All development planning included one high-priority task: replacement of the county road at American Camp. Cutting alongside the Redoubt, the road not only impacted the historic scene but also contributed to incompatible use and erosion. In order to preserve the Redoubt, the park constructed a new by-pass road with the intention of exchanging the new by-pass with San Juan County for a portion of the county road. The old road would be restored to the conditions of the historic setting. Under Stoddard, planning for the by-pass road was completed and negotiations began with the county for exchange of property. In 1974, the by-pass road was constructed and opened to traffic on December 20.

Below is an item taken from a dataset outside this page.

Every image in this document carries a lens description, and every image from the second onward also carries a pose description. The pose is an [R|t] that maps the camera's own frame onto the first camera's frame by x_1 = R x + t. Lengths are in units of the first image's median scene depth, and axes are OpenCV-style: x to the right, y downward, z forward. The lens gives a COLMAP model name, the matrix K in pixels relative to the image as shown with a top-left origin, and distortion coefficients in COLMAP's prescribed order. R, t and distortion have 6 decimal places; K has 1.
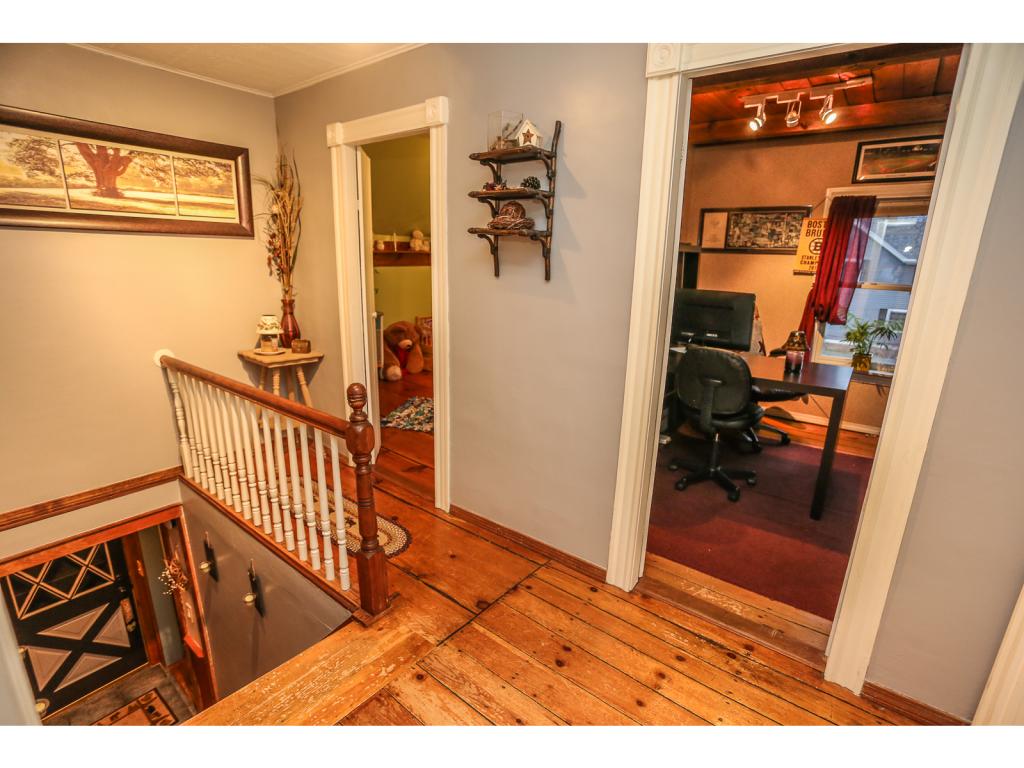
lens RADIAL K [[512.1, 0, 512.0], [0, 512.1, 384.0], [0, 0, 1]] dist [-0.072221, 0.031312]
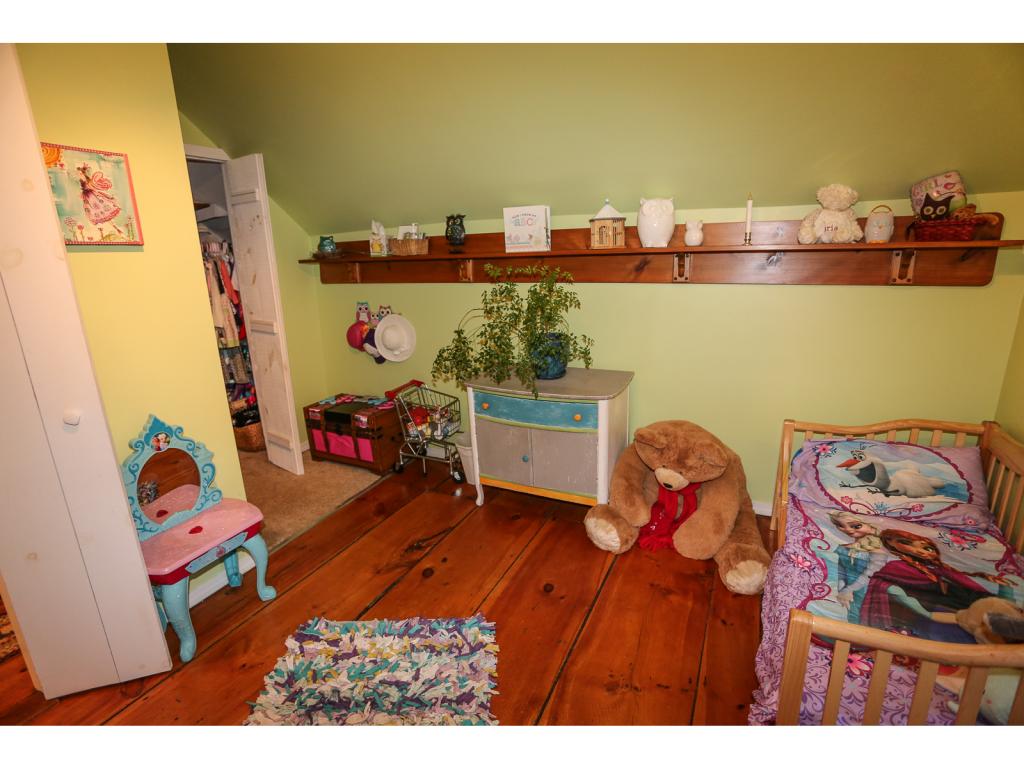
lens RADIAL K [[512.1, 0, 512.0], [0, 512.1, 384.0], [0, 0, 1]] dist [-0.072221, 0.031312]
pose [[0.213832, 0.201878, -0.955783, 0.228392], [-0.215374, 0.964080, 0.155446, -0.331127], [0.952833, 0.172612, 0.249630, 1.373656]]
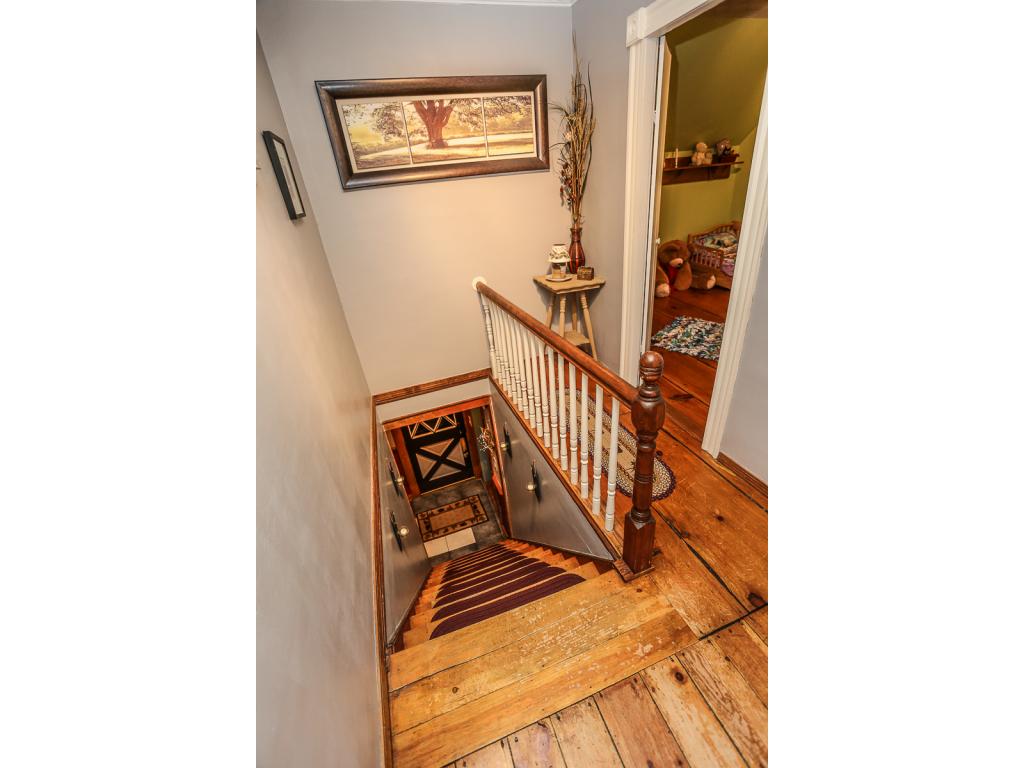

However, the issue became hotly contested when neighbors and other individuals on the island discovered the planned exchange of property and road closure. Letters and a petition from neighbors and community members expressed opposition to the road exchange on the grounds that islanders should not have to give up the view along that portion of road, which was unparalleled, and that removal of the road made the Redoubt inaccessible to the handicapped and the elderly. Public outcry was so significant that the county, who until that point had favored the exchange, changed their minds and voted not to vacate the portion of road.

Shortly following the construction of the by-pass road, Superintendent Stoddard left the park for a new assignment in Alaska, and the change in management may have hurt the negotiation process. It was an unfortunate setback for park development. The by-pass road remained open and available for use in conjunction with the county road. Management decided to back off the issue until more favorable public relations conditions existed.